:: Directions ::
Copy every line of the records below word for word, but leave the pictures out of your answer.

:: Material for this exercise ::
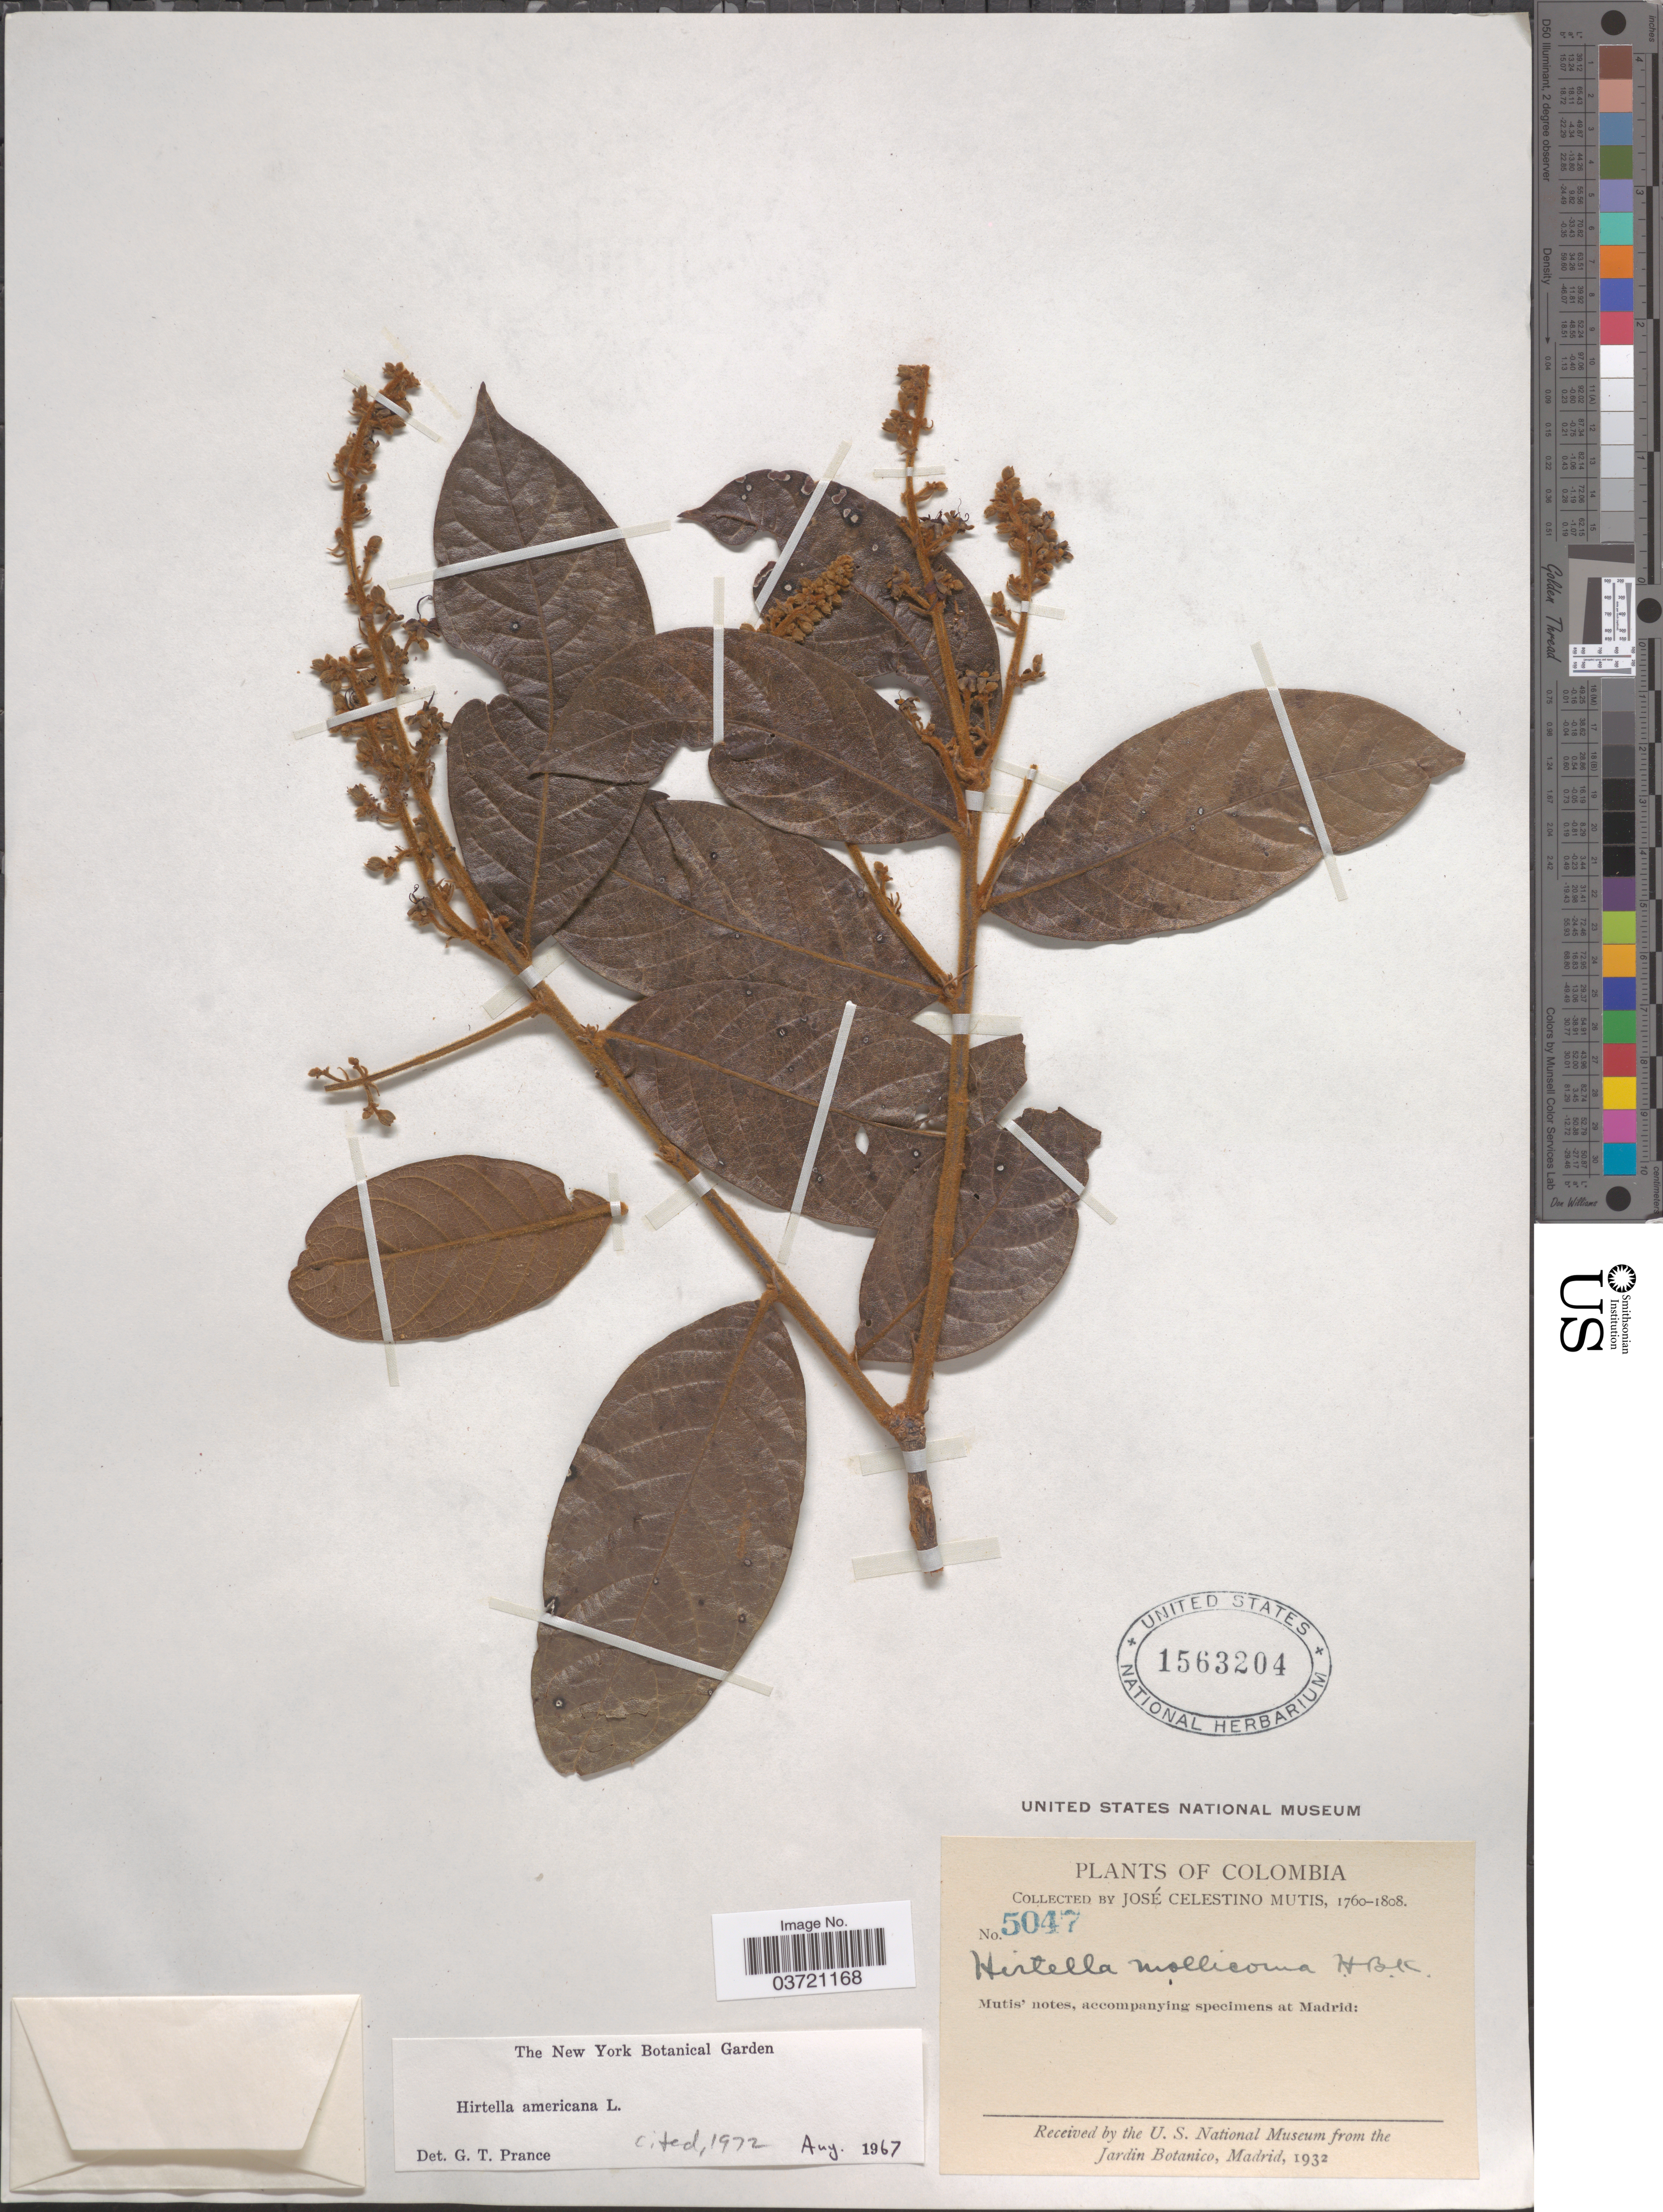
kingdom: Plantae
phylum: Tracheophyta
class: Magnoliopsida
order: Malpighiales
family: Chrysobalanaceae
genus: Hirtella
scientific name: Hirtella americana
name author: L.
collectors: J. C. B. Mutis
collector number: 5047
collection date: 1760/1808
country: Colombia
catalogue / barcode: US 1563204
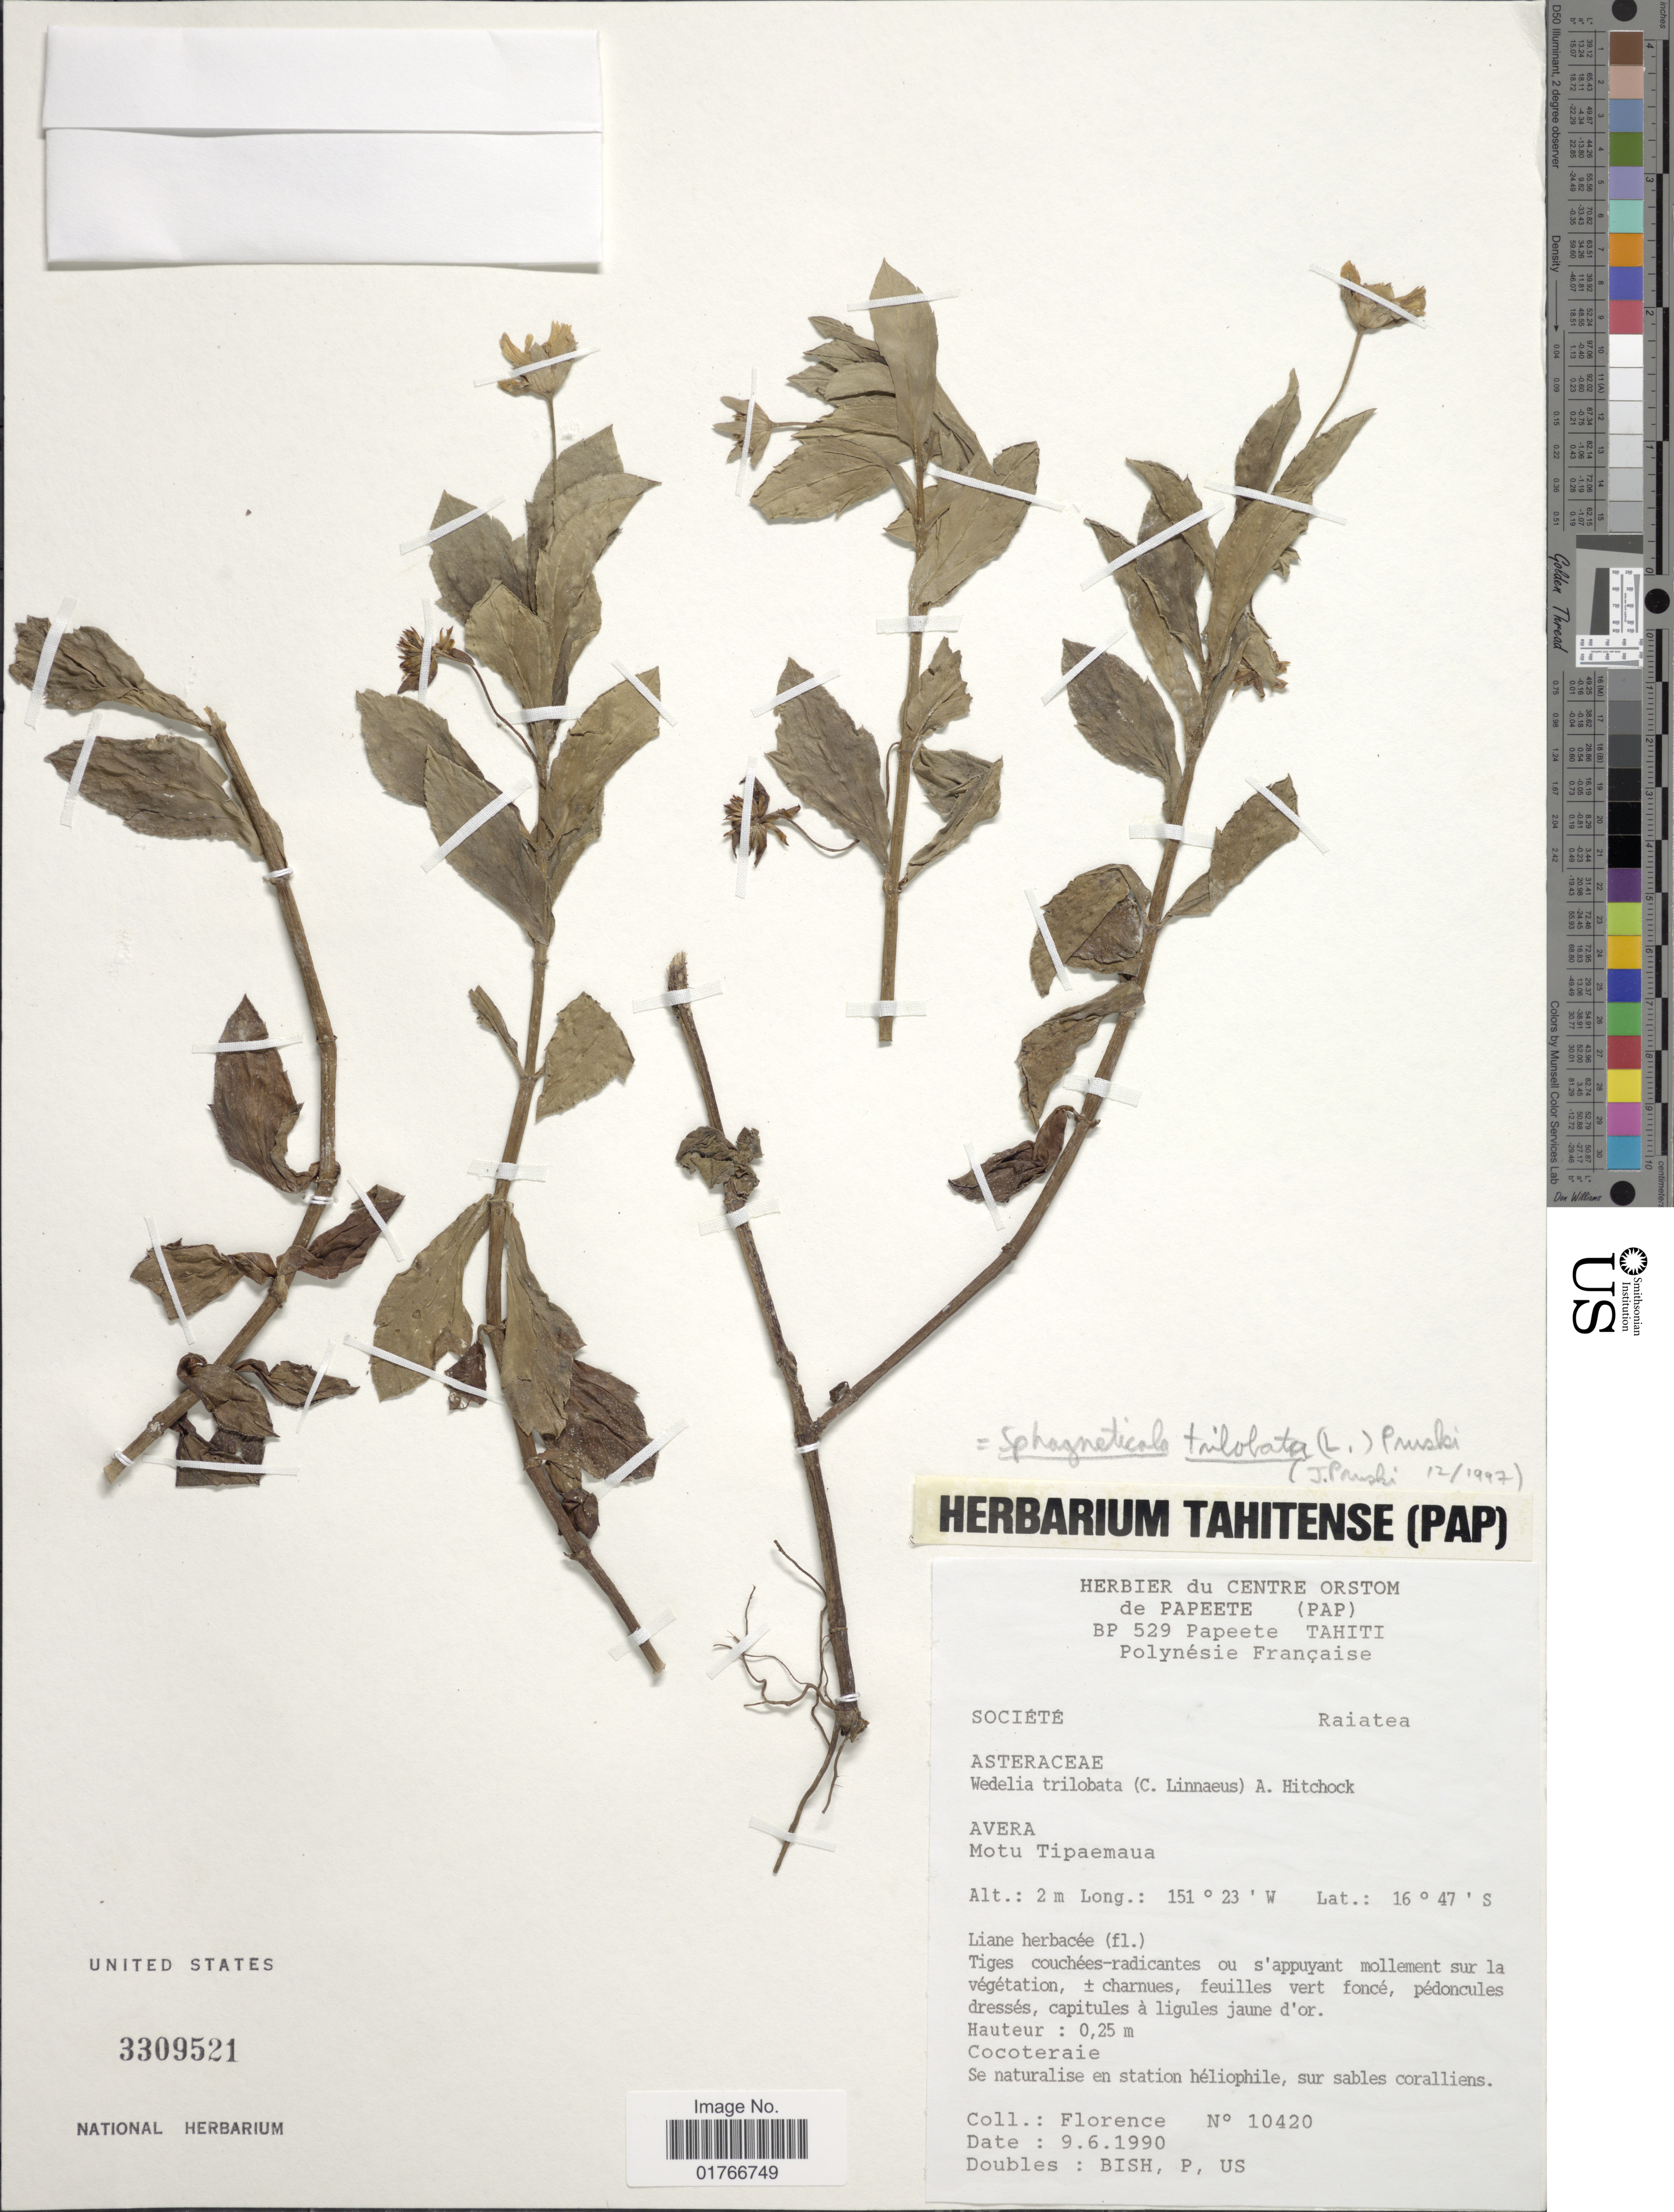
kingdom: Plantae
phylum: Tracheophyta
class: Magnoliopsida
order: Asterales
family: Asteraceae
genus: Sphagneticola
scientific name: Sphagneticola trilobata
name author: (L.) Pruski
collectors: -. Florence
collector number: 10420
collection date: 1990-06-09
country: French Polynesia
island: Raiatea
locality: Societe, Raiatea, Avera, Motu Tipaemaua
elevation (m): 2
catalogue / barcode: US 3309521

:: Exercise solution ::
kingdom: Plantae
phylum: Tracheophyta
class: Magnoliopsida
order: Malpighiales
family: Chrysobalanaceae
genus: Hirtella
scientific name: Hirtella americana
name author: L.
collectors: J. C. B. Mutis
collector number: 5047
collection date: 1760/1808
country: Colombia
catalogue / barcode: US 1563204
kingdom: Plantae
phylum: Tracheophyta
class: Magnoliopsida
order: Asterales
family: Asteraceae
genus: Sphagneticola
scientific name: Sphagneticola trilobata
name author: (L.) Pruski
collectors: -. Florence
collector number: 10420
collection date: 1990-06-09
country: French Polynesia
island: Raiatea
locality: Societe, Raiatea, Avera, Motu Tipaemaua
elevation (m): 2
catalogue / barcode: US 3309521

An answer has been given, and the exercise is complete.